The machine proceeds to use its wavetables, in a barely controlled sort of let’s-just-see-what-happens way, to generate anywhere from a few seconds to a few minutes of… well… let’s call it “sound”. It’s terrible, most of the time, admittedly – but it is a surprising kind of sound, too, and worth the exploration, for the compelling bits of alien music that sometimes come blurting out of that weird robot’s brain; dark throbbing rhythmic gritty off-kilter stuff that I would never have imagined making on purpose.
I had a few ideas for ways I might try to control this novel instrument – following the envelope or pitch of one sound to drive the generation of another, perhaps – so I went to look at the state of the music-analysis world, imagining I’d find some envelope-follower algorithm and do some stuff with FFTs.
Well, sure, tempo sync is old hat in the DJ world by now, and I’ve even gotten used to effortless key-matching, but the tools you can use now, and the kinds of information they can measure about music, are far beyond what I had imagined.
aubio, for example, is a Python library, and an unusually easy-to-use command line tool, which can find beats, follow the tempo, distinguish notes, follow the pitch of those notes, and also break the track up into its louder and quieter sections.
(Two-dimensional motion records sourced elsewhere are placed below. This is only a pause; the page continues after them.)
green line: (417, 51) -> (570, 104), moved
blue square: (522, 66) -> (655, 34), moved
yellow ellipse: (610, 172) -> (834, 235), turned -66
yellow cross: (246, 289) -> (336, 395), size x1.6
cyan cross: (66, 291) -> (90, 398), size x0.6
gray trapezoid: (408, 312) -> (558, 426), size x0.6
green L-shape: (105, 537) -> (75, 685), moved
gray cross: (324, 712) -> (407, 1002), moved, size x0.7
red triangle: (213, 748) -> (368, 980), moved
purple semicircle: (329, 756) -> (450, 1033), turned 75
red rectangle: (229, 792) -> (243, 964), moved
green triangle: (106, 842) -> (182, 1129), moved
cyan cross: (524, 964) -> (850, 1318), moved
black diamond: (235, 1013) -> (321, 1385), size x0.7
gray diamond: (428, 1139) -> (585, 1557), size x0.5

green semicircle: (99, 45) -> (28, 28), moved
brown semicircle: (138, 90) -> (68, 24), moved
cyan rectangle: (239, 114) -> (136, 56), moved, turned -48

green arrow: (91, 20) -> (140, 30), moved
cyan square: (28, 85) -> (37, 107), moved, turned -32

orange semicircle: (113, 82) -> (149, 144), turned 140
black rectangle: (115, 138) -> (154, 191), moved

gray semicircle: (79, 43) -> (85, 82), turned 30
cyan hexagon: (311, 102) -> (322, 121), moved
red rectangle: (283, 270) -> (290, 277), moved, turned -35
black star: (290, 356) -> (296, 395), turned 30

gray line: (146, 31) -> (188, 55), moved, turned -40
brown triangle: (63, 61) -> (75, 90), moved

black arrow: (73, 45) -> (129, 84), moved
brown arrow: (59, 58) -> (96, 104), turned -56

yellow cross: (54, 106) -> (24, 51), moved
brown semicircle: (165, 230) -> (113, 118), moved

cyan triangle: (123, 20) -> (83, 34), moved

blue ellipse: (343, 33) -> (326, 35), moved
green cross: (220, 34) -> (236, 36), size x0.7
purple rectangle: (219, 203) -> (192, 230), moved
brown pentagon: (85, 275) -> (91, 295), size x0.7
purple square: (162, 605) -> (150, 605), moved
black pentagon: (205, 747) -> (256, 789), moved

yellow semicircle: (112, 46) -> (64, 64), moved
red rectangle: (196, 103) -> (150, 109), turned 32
pyAudioAnalysis builds from there,, offering a generic toolkit for extracting, classifying, and measuring features in sound; you can use this library to train a custom segmentation engine, which will recognize and extract any particular pieces of an audio recording you might happen to be interested in.
Essentia, though, is the box of shiny toys that really made my head explode. Beat tracking, segmentation, feature classification, sure, we’ve seen that now; but how about… melody extraction? Mood detection? The list is amazing: dynamic complexity, spectral energy, dissonance, spectral complexity, beat loudness, and danceability!?
You’re not stuck on the command line, either – Sonic Visualizer will accept Essentia as a plug-in, along with a whole lot of others, and then there’s this Pure Data toolkit…